■ **EXERCISE DIRECTIONS**: Find all lines in the records that include the word "peut", and copy them out.

Records excerpted from a collection:
===============

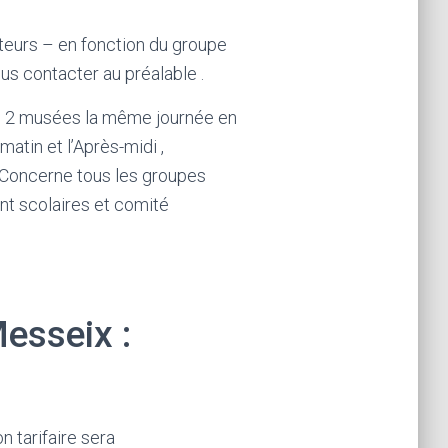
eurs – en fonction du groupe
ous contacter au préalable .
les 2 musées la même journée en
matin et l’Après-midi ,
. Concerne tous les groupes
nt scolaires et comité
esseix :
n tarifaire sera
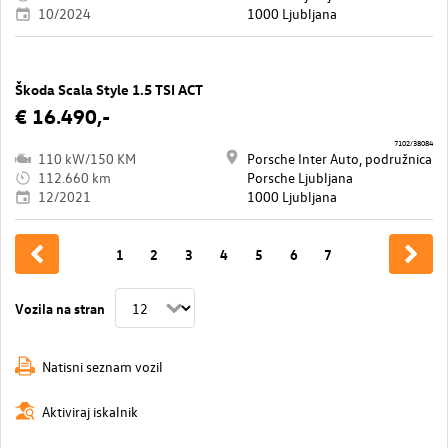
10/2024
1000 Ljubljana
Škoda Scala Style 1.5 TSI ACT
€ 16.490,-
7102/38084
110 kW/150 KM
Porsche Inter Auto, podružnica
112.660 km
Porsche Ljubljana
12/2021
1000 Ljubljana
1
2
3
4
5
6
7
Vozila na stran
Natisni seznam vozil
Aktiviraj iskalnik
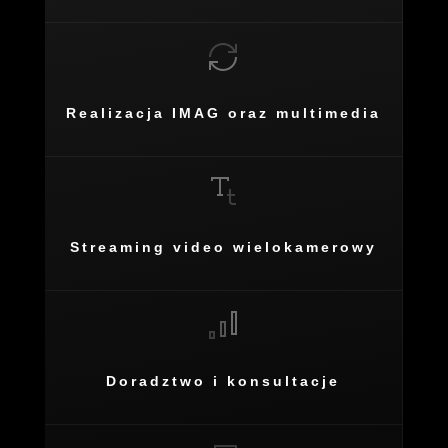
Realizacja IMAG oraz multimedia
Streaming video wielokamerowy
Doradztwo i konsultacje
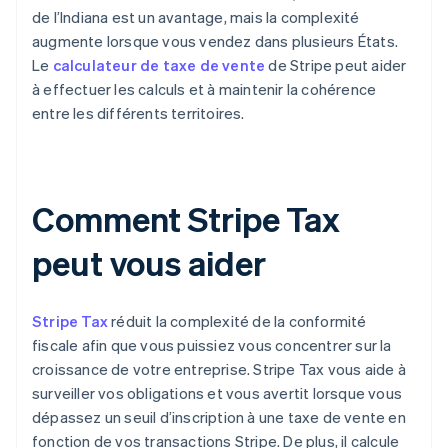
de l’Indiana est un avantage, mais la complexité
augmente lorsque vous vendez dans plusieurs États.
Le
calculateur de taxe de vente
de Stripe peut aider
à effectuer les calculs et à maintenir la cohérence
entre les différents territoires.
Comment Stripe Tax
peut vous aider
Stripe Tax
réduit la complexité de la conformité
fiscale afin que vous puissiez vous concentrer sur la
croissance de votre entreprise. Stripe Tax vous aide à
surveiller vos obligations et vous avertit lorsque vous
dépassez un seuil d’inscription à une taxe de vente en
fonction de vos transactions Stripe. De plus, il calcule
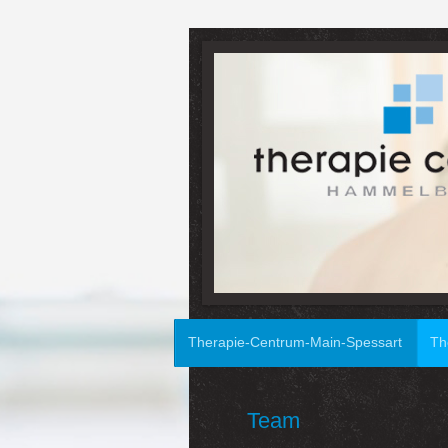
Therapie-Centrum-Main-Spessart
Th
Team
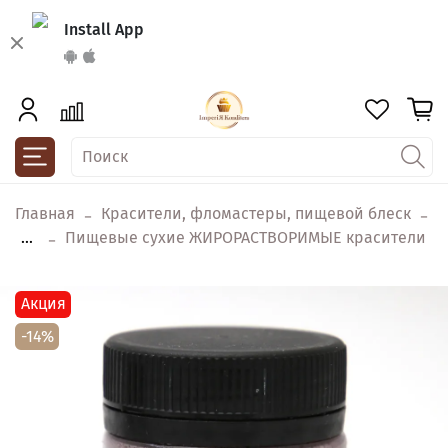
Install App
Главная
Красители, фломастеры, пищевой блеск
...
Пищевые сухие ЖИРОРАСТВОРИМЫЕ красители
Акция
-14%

===============

■ **OUTPUT FOR THIS TASK**:
de Stripe peut aider
peut vous aider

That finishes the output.